B-VG Art144 Abs1 / Bescheid
B-VG Art144 Abs1 / Privatwirtschaftsakt
F-VG 1948 §13
Hochwasseropferentschädigungs- und Wiederaufbau-G 2005 (HWG 2005) §3
KatastrophenfondsG 1996 §3

Leitsatz

Zurückweisung einer Beschwerde mangels Bescheidcharakters eines Schreibens der Vorarlberger Hochwasser-Beschwerdekommission; Gewährung von Beihilfen nach dem Hochwasseropferentschädigungs- und Wiederaufbau-Gesetz 2005 nicht im Rahmen der Hoheitsverwaltung sondern der Privatwirtschaftsverwaltung; kein subjektiv-öffentliches Recht auf Erhalt eines Zuschusses des Bundes

Spruch

Die Beschwerde wird zurückgewiesen.

Begründung

Begründung:

I. 1. Die Ö-I B AG hat Ende Dezember 2005 mehrere Anträge auf Gewährung einer Beihilfe für private Elementarschäden bei den jeweiligen Bezirkshauptmannschaften und zudem direkt beim Amt der Tiroler Landesregierung eingebracht.

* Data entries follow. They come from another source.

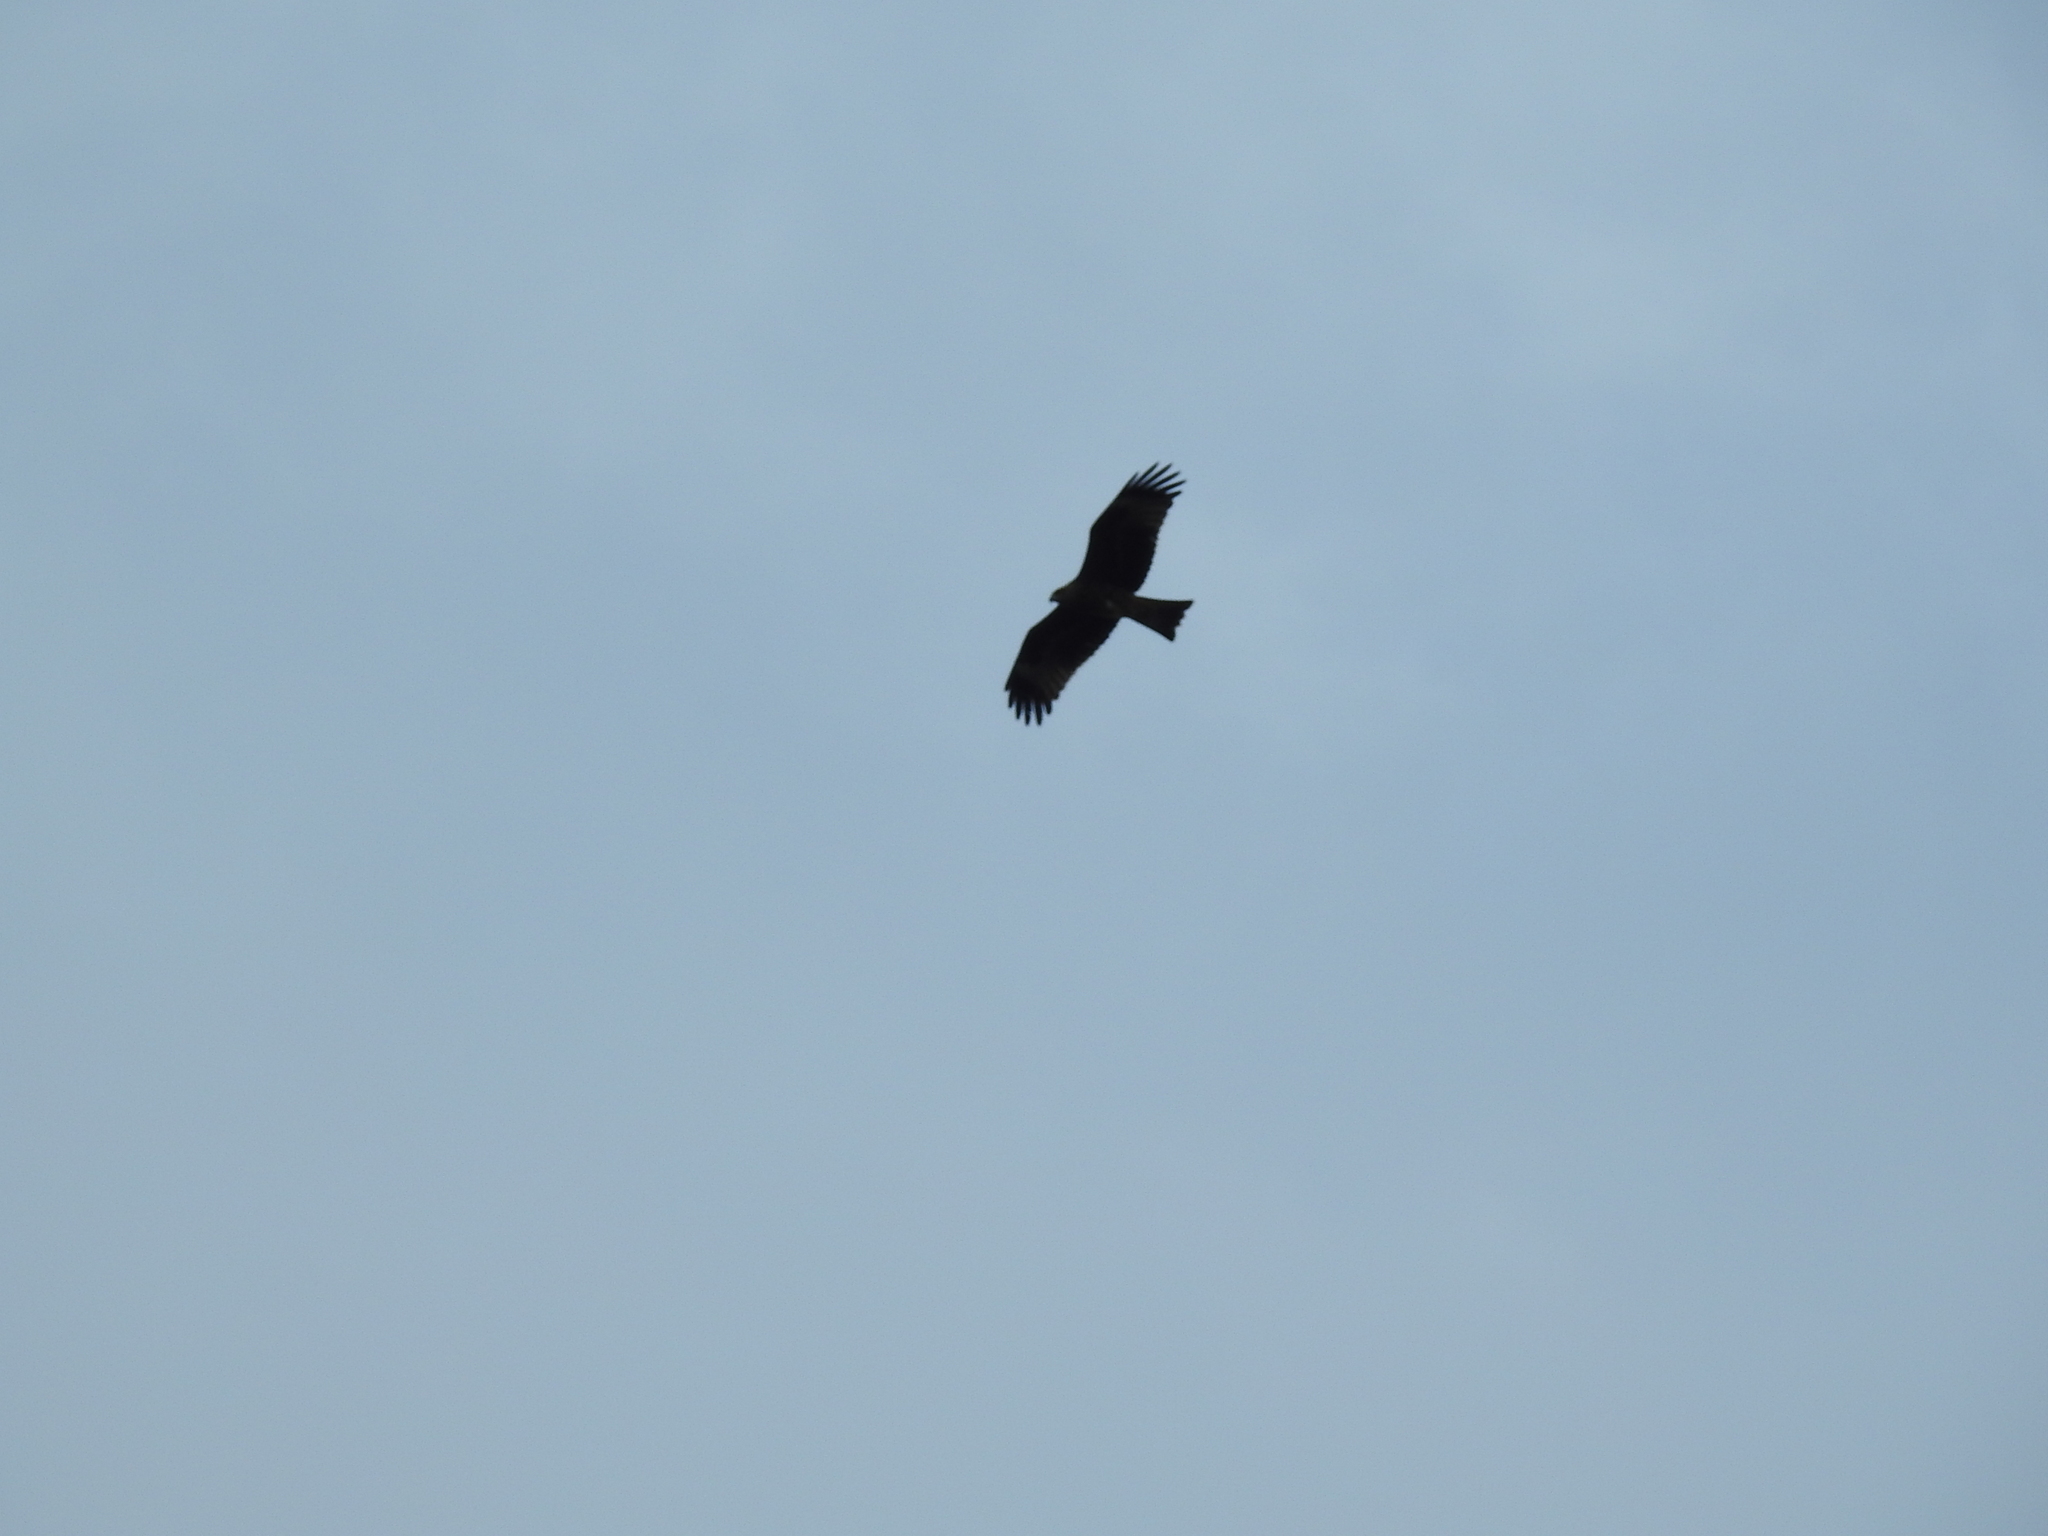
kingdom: Animalia
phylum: Chordata
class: Aves
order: Accipitriformes
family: Accipitridae
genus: Milvus
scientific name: Milvus migrans
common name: Black kite
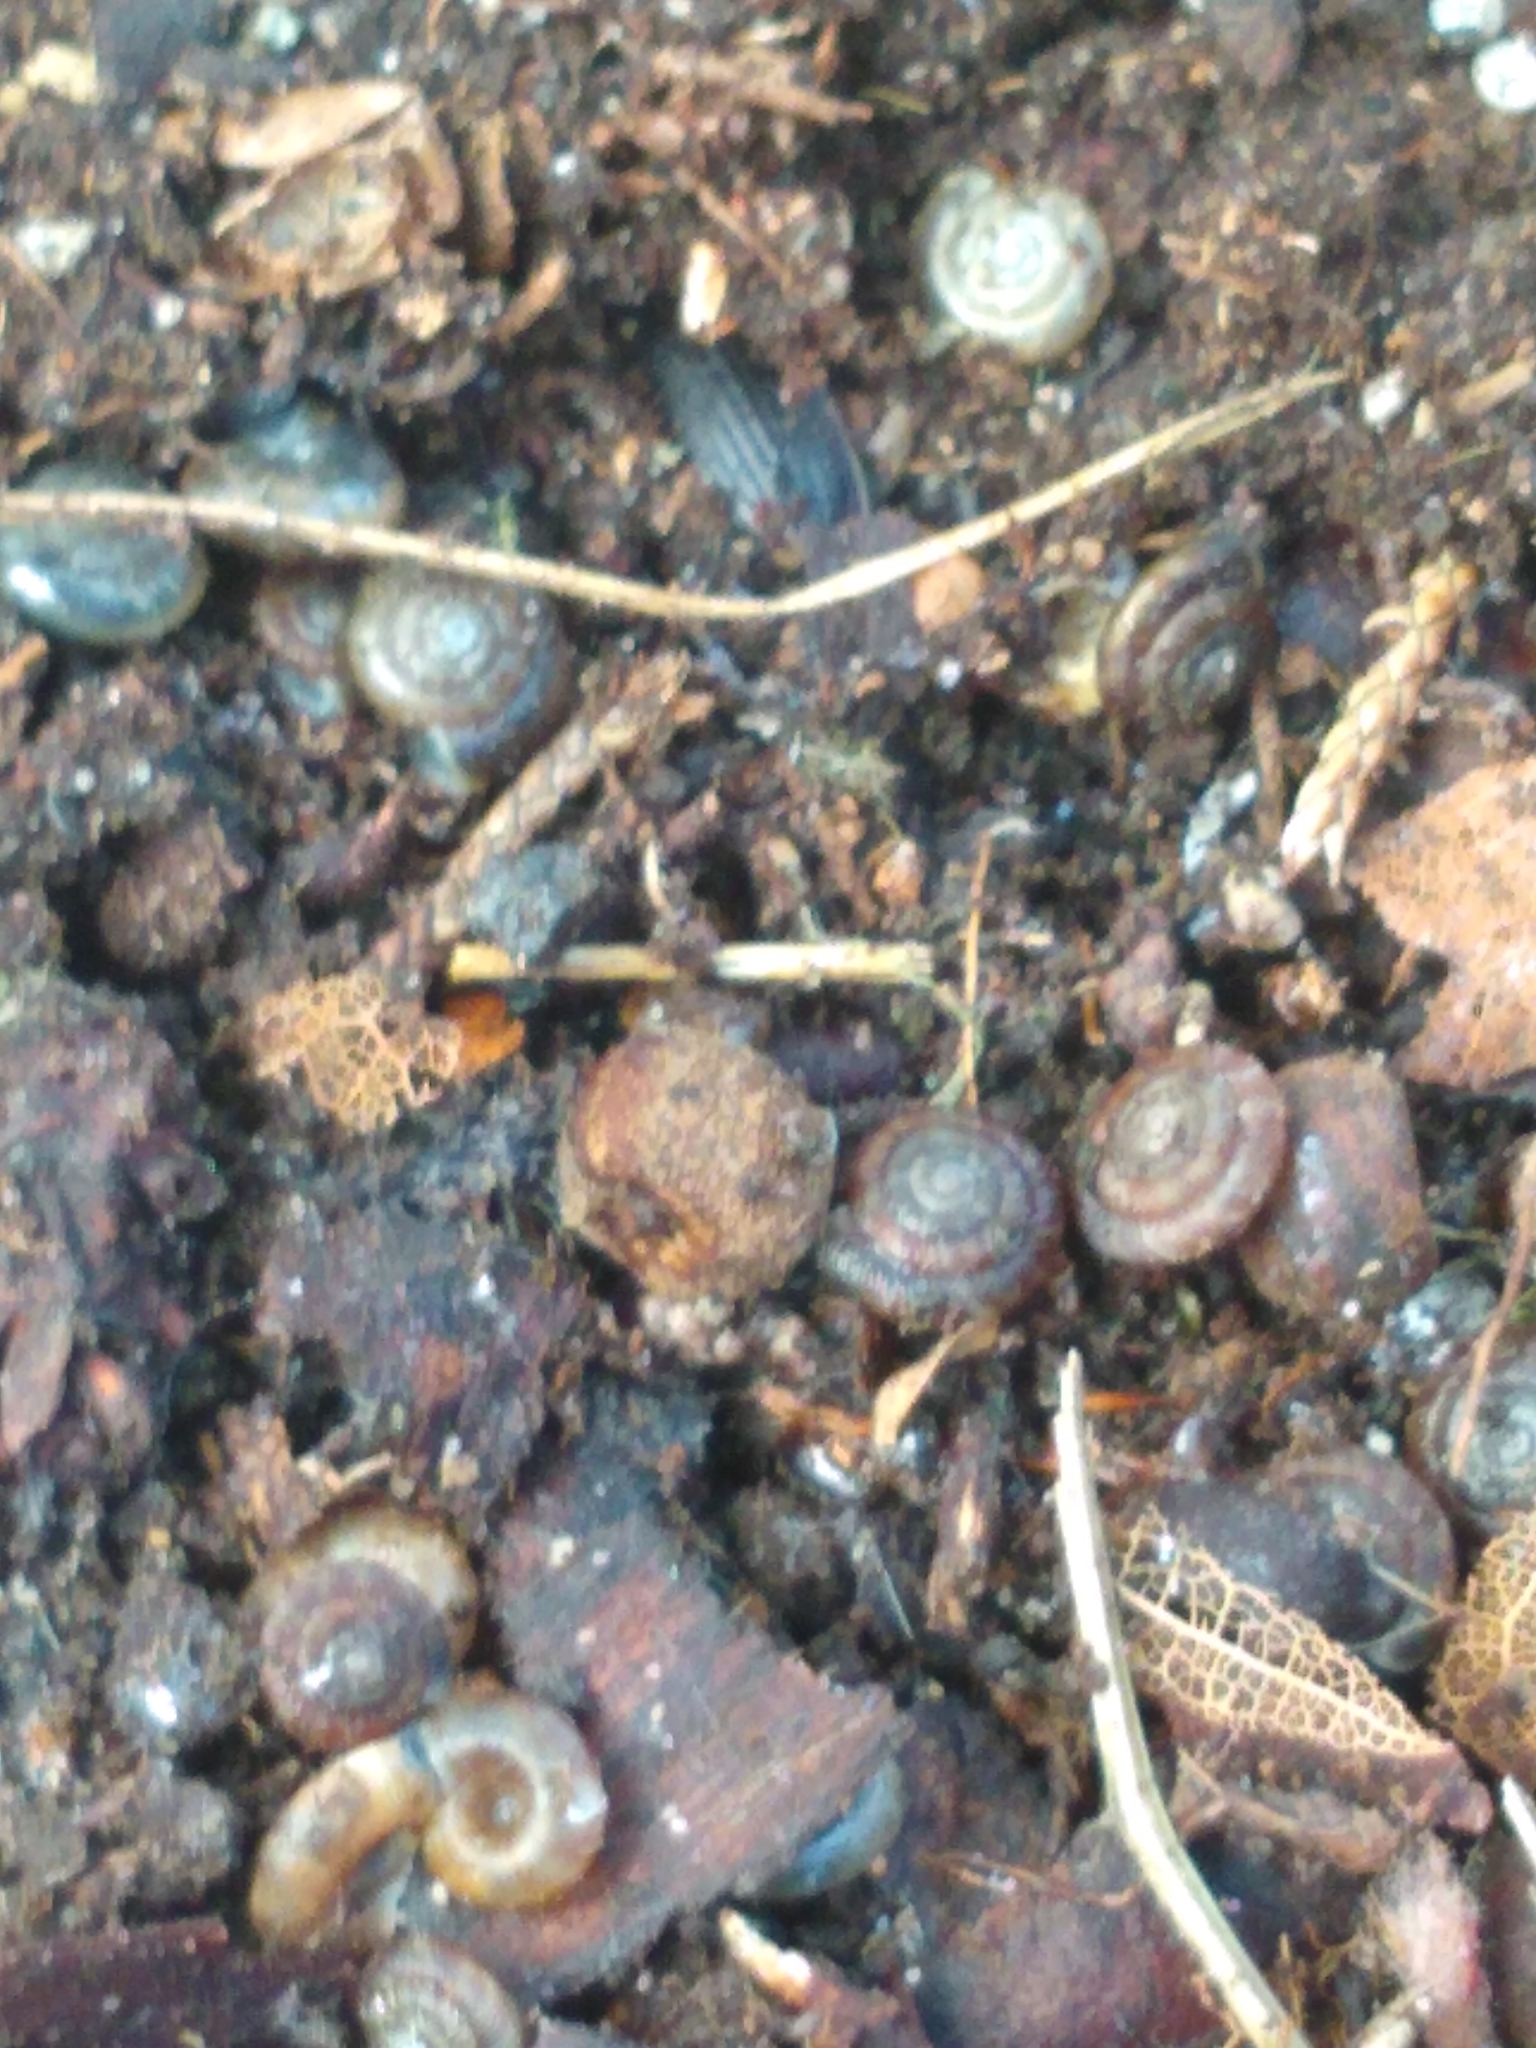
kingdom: Animalia
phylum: Mollusca
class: Gastropoda
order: Stylommatophora
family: Discidae
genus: Discus
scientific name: Discus rotundatus
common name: Rounded snail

Da diese Anträge weder einer abschließenden Prüfung unterzogen, noch an die Landeskommission für private Elementarschäden zur Entscheidung vorgelegt wurden, hat die beschwerdeführende Gesellschaft gemäß §3 Abs3 Hochwasseropferentschädigungs- und Wiederaufbaugesetz 2005 (HWG 2005) eine Beschwerde an die Tiroler Hochwasser-Beschwerdekommission erhoben und beantragt, sie "möge die Ungleichbehandlung und/oder Verletzung der fundamentalen Grundsätze eines rechtsstaatlichen Verfahrens bei der Leistung finanzieller, gemäß §3 Ziff. 3 lita Katastrophenfondsgesetz 1996 bezuschusster Hilfen des Landes zur Beseitigung außergewöhnlicher Schäden durch das Hochwasser im Sommer 2005 seitens des Landes Tirol in Bezug auf die von der Beschwerdeführerin eingebrachten Anträge auf Gewährung einer Beihilfe für private Elementarschäden feststellen."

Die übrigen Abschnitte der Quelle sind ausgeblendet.